Bachelors of Science (BS)

Department

Psychology

Advisor

Peter M. Vishton

Committee Members

Daniel A. Cristol

M. Christine Porter

Catherine A. Forestell

Abstract

Actions, whether performed or mentally planned, have been demonstrated to have an effect on the way that we perceive size and distance within the space around us. Acting upon the Ebbinghaus Illusion reduces the magnitude of the illusion. The use of tools to engage in actions has been demonstrated to expand peripersonal space and compress perceived distance. Specifically, remote tools, or manual tools that indirectly interact with objects, have been demonstrated by Davoli, Brockmole, and Witt (2012) to compress perceived distance in a similar manner to manual tools. The experiment described in this thesis first tested the effect of remote tool use on size perception, using the Ebbinghaus Illusion as a measure of size perception, and second, measured the effect of remote tool use on distance judgments in a typical university classroom. Data indicate that there is not an effect of remote tool use on size perception at a distance. Trends in the distance perception data suggest that there may be an effect of remote tool use on distance perception, but that the effect may be a perceived distance expansion, contrary to predictions.

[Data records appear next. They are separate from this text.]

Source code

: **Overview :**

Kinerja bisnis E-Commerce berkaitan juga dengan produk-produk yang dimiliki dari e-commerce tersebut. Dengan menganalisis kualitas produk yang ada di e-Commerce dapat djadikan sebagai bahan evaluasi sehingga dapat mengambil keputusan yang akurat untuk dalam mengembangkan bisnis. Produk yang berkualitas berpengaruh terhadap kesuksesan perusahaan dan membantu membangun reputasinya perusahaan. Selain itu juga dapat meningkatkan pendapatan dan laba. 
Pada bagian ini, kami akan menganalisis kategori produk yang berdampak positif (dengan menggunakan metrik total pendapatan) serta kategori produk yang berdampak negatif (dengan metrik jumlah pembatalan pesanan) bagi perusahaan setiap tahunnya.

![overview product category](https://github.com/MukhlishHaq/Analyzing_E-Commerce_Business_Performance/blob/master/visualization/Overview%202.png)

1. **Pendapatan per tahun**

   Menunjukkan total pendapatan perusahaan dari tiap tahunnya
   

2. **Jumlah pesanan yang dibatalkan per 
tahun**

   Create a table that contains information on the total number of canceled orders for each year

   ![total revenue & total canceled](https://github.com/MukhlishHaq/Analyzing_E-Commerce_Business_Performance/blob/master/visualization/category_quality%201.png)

Potential contextual interpretations for this effect, including differences in tool use, setting, and methodology between this study and the study of Davoli et al. are discussed. The experiment suggests that the effect of remote tool use on distance perception is contingent upon some combination of environmental and individual factors, which call for more exploration in future studies. The experiment also suggests that whatever mechanisms affect size perception are not identical to the mechanisms which affect distance perception.